Prof Armid (kanan atas) bersama rekan seangkatan di Jurusan Kimia, FMIPA, Unhas
Di kampus itu pula ia menyelesaikan studi doktoralnya (2008–2011), dengan fokus pada kimia kelautan.
Sejak tahun 2000 ia mengabdi sebagai dosen di UHO. Langkahnya pelan tapi pasti: menjabat Wakil Rektor IV Bidang Perencanaan dan Kerja Sama (2017–2025), dikukuhkan sebagai Guru Besar Ilmu Kimia Kelautan pada 2023.
Hingga akhirnya, Juni 2025, ia mengikuti pemilihan rektor. Suasana senat kala itu menegangkan: 74 suara diperebutkan, dan hasil akhir memperlihatkan dramatisnya perjalanan hidup Armid.
Dia terpilih hanya dengan selisih satu suara dari pesaing terdekatnya. Sebuah kemenangan tipis yang kemudian mengantarkannya pada pelantikan 1 Agustus 2025 sebagai Rektor UHO.
Namun takdir hanya memberinya waktu 22 hari untuk duduk di kursi itu.
Kenangan dan Sunyi yang Tersisa
Bagi kawan-kawannya, kabar kematian itu terasa getir. Sosok yang dulu nyentrik dan penuh tawa justru pergi ketika kariernya baru mencapai puncak.
“Saya agak kaget dia memilih jalan struktural kampus. jauh dari bayangan saya,” kata Wahyuddin. “Dulu tipikalnya santai, tapi ternyata prestasinya luar biasa. Dia jadi rektor, dan kita semua bangga. Tapi sekaligus kehilangan.”
Darwin menambahkan, “Yang saya ingat, dia anak pondokan yang hangat. Tidak ada kesan ambisi besar, tapi ternyata dia bisa sampai sejauh itu.”
Sabtu pagi, beberapa jam sebelum ajal menjemput, ia berdiri di lapangan kampus. Dalam perayaan Dies Natalis ke-44 UHO, ia menggunting pita dan melepas balon-balon warna-warni ke udara. Saat balon itu melayang, suaranya terdengar lantang: “Terbanglah ke angkasa!”
Beberapa jam kemudian, ia sendiri pergi, seperti balon yang terlepas dari genggaman.

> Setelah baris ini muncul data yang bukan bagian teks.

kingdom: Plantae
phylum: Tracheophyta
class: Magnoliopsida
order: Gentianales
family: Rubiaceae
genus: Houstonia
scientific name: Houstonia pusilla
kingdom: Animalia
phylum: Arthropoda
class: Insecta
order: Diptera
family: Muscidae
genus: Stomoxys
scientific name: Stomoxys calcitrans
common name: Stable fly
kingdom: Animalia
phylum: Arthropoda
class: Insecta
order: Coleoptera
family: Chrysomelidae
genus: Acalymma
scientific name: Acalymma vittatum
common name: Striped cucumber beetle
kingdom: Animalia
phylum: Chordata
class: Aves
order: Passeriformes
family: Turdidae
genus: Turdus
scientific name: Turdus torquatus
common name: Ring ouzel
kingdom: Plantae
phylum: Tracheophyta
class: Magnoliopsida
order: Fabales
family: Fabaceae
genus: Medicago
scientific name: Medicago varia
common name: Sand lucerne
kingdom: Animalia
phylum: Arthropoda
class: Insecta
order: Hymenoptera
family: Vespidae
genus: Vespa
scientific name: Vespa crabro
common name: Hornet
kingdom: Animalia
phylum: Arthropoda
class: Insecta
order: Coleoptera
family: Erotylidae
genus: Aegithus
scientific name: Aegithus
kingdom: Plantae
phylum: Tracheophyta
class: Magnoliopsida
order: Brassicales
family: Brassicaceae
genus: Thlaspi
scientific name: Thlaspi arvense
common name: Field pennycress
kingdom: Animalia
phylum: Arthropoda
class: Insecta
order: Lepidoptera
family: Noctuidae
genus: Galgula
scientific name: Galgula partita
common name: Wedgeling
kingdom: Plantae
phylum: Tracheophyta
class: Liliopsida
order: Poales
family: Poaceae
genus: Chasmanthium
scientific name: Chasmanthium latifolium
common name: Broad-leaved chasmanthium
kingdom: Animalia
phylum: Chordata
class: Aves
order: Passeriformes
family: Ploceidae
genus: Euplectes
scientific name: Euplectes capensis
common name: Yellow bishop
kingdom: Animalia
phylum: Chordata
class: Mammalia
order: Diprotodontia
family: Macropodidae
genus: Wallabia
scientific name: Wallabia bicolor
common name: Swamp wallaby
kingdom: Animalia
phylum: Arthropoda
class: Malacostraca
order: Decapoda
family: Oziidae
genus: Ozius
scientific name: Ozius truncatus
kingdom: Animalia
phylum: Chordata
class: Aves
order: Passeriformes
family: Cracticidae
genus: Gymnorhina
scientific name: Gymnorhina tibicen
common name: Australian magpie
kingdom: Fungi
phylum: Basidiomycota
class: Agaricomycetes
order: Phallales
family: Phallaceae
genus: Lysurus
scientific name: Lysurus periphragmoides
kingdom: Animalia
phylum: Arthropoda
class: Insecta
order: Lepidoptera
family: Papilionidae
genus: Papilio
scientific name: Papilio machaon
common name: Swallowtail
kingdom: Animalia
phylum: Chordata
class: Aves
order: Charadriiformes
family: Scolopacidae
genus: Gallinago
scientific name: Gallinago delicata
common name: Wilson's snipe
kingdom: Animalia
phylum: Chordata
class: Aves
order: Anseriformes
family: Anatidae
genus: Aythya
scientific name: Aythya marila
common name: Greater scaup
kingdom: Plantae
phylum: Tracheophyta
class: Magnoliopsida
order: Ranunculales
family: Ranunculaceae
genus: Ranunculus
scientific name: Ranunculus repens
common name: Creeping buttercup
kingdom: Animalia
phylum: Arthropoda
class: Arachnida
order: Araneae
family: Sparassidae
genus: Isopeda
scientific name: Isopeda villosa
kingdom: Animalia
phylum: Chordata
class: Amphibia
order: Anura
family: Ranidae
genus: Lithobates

Membawa mimpi, meninggalkan kenangan. Sejak malam itu, langit Kendari terasa lebih sepi.
Dan di Tamalanrea, tempat ia dulu meniti jejak, pondokan sederhana itu mungkin sudah berubah, Warung Dian pun tak seramai dulu. Namun bagi sahabat-sahabatnya, kenangan itu tetap hidup: Armid dengan gitarnya, Armid dengan tawanya, Armid yang sederhana.
Ia pergi sebagai rektor. Tetapi di hati kawan-kawannya, ia akan selalu dikenang sebagai Armid, anak pondokan Tamalanrea yang terlalu cepat pulang.